CHARLOTTE, N.C. -- NASCAR introduced 11 initiatives on Monday that officials insist will take the sport into the future in terms of technology and transparency.
If they accomplish half of them, it will improve the sport. It may even bring in a younger audience, which is much needed for growth.
Personally, the promise to fix the broken appeals process that has been successfully challenged several times over the past year and a half and coming up with a fixed set of punishments for penalties was welcome news.
But those initiatives won't be fully in place until 2015 because officials haven't quite decided on the details to plug into their generalities.

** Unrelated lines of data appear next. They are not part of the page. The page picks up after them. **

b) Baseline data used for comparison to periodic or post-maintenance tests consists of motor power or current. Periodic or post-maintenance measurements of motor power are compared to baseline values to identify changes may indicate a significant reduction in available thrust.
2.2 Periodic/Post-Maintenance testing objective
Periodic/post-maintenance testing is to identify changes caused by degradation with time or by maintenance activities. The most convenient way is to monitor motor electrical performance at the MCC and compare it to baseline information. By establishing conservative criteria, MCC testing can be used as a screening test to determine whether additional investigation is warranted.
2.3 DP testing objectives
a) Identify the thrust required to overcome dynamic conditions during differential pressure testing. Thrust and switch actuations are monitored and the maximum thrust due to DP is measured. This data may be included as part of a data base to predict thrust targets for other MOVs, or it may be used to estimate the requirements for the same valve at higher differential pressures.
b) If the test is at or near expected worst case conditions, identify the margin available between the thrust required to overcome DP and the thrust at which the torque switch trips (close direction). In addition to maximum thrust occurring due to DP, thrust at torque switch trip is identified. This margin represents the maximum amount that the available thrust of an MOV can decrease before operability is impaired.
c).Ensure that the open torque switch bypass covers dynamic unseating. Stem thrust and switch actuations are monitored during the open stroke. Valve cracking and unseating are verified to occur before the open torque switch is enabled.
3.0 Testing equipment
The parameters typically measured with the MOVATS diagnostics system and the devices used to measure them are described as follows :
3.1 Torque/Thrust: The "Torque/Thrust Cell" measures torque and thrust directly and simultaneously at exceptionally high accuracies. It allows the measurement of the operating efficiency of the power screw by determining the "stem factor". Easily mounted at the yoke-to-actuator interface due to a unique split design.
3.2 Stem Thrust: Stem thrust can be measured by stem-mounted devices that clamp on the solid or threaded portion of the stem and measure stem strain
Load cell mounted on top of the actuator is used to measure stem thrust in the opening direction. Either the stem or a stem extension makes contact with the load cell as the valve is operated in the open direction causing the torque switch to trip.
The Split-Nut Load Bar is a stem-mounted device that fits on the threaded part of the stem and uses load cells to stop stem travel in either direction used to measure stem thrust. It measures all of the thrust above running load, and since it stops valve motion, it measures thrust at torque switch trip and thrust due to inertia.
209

So while we're waiting, here are 11 initiatives that could be implemented now and would give the sport an immediate bump:
• Find a way to get Dale Earnhardt Jr. into Victory Lane at least twice a season. NASCAR's most popular driver has to win more than once every four years at Michigan to keep his large fan base interested.
• Make Jimmie Johnson start from the back every race, as he did this past weekend at New Hampshire. It will cut down on his dominance, which many of you claim is ruining the sport. It also may convince many of you just how good he is.

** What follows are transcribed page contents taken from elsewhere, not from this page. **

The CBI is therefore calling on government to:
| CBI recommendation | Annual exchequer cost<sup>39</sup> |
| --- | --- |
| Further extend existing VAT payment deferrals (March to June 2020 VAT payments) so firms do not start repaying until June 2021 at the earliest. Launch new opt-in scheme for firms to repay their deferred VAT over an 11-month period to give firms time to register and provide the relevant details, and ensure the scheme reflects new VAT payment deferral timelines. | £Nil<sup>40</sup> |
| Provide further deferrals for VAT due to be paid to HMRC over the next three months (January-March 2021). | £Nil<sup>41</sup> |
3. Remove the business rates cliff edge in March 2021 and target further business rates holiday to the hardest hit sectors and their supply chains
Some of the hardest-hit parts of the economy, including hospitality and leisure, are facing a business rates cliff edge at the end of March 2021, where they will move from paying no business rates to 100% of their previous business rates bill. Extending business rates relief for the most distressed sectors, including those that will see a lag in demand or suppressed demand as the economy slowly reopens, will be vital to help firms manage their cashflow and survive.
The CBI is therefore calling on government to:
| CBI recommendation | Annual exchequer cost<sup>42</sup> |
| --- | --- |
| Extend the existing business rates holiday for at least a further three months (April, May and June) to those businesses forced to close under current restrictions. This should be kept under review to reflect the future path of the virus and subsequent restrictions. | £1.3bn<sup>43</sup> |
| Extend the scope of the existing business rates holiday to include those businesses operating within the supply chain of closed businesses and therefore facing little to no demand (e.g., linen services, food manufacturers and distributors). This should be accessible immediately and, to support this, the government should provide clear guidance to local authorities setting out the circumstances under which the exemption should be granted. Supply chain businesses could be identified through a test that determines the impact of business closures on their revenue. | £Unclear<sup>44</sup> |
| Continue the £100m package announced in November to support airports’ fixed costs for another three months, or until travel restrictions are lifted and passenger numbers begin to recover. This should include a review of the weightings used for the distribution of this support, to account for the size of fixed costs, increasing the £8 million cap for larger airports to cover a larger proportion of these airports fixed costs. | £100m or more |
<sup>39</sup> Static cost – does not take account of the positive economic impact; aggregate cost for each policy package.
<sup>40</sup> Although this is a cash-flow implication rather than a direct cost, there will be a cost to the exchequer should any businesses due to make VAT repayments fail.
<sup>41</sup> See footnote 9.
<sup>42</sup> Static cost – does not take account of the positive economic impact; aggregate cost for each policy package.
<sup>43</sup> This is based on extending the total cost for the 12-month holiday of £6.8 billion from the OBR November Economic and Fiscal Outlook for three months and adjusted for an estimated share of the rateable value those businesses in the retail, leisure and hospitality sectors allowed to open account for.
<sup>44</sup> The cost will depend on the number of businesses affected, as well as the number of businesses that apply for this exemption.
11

• Change at least half the 10 Chase races every year. Do it a year in advance so tracks have time to sell tickets and develop marketing campaigns, but shake things up. And guarantee one of those races will be a road course.
• Cut the schedule to 30 races and add a few midweek races.

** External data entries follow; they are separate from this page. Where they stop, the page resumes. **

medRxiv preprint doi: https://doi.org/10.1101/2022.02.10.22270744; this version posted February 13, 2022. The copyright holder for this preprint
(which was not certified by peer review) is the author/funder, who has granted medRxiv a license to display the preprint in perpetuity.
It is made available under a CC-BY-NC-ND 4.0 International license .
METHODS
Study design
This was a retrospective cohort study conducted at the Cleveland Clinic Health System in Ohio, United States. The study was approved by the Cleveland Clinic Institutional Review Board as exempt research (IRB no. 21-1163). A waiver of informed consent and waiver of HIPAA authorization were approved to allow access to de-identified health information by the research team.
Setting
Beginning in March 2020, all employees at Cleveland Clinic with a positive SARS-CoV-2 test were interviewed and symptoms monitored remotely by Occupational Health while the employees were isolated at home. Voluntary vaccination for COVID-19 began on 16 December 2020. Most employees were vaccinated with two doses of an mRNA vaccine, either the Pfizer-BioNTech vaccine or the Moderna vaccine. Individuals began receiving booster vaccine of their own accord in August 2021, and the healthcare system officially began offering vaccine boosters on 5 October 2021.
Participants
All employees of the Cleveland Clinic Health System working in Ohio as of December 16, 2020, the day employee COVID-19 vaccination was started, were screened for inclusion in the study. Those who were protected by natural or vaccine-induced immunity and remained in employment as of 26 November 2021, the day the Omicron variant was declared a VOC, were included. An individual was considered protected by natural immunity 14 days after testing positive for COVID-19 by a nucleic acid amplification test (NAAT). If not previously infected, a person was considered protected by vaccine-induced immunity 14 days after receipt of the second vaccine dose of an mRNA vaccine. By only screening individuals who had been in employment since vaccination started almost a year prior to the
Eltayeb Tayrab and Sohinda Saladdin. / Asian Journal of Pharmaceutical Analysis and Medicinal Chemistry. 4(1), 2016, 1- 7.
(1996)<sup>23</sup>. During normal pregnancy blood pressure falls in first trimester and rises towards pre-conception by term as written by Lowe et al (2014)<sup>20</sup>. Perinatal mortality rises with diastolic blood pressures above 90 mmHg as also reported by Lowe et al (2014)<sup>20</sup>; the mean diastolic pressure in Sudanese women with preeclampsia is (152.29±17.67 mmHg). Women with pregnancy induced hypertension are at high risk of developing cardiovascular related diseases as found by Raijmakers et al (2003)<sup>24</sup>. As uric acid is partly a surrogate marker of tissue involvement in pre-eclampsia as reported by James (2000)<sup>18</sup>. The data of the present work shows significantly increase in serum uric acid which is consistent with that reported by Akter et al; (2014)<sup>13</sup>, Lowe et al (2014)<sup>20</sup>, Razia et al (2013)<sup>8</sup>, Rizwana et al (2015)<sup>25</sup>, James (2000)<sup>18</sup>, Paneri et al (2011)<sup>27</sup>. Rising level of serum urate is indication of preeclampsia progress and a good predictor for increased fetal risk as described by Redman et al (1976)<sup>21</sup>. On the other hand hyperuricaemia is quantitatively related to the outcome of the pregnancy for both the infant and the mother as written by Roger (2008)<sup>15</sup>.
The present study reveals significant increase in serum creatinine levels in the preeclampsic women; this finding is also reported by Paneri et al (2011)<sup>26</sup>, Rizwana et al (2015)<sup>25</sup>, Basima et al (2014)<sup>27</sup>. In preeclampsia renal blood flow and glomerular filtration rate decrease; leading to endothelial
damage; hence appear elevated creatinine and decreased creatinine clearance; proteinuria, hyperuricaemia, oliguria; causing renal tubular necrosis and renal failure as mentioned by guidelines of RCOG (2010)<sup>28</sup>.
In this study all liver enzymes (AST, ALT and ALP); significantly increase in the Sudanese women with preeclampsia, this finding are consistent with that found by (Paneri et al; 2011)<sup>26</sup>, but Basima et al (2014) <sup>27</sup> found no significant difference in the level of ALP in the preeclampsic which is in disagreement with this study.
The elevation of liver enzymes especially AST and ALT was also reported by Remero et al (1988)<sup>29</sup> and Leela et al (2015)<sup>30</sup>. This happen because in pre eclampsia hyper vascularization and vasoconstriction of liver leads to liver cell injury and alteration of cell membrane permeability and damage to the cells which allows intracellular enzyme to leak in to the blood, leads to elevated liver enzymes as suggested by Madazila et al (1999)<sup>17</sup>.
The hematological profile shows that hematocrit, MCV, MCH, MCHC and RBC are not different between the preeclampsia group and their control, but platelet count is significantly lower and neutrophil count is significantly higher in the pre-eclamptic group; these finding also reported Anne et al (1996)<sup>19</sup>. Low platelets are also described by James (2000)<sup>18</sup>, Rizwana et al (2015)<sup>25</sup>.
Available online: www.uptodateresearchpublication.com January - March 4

• Shorten races to where they typically won't last more than three hours and have two-day shows maximum. And add a halftime break for teams to work on their cars.
• Limit Sprint Cup regulars to no more than six Nationwide and/or Truck races a year and don't allow them to drive something owned by their Cup teams.
• Have a draft. It gets a lot of attention in the NFL and NBA. Each team would select one driver below the Cup series level, with the draft order set by points from the previous year. Worst team gets first pick. If the team doesn't commit to putting that driver in five races -- they wouldn't count against the four-car limit -- at the start of their second year, they go back into the draft. Seventy-one-year-olds not eligible.
• Give a bonus point to the driver who offers the best insult to a fellow driver after a race. For example, Kyle Busch would get a point for calling Ryan Newman an "ogre'' and "idiot.'' Unless, that is, the three-man media judging panel believed Newman deserved the point for saying Busch wasn't "very bright.''
• Wins get six bonus points instead of three. Make it worth something.
• To set the field, have a random draw to invert the field by 12 cars somewhere between first and 10th in qualifying. In other words, if the draw was fourth place in qualifying, then fourth through 16th would go to the back to start the race. Except for Johnson, who must always start last.
• Get Danica Patrick to date Earnhardt instead of Ricky Stenhouse Jr. and create the biggest power couple in sports.
Four-wide restarts and a Lucky Lucky Dog -- first driver 10 or more laps back moves onto the lead lap when a debris caution comes out -- were considered but rejected.
But who knows, between now and 2015 they could be reintroduced.